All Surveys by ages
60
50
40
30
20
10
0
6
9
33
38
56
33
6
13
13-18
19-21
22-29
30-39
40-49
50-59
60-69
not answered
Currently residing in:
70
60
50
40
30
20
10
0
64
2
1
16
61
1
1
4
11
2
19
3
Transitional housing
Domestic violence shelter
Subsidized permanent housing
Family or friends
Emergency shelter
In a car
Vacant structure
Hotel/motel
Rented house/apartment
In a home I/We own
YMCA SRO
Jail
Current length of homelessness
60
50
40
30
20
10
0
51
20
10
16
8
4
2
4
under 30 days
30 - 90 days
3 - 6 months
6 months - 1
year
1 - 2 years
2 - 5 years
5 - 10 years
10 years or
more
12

================================

__Problem description__. Please go through the data and copy each line containing the word "housing".

__Output__.
Transitional housing
Subsidized permanent housing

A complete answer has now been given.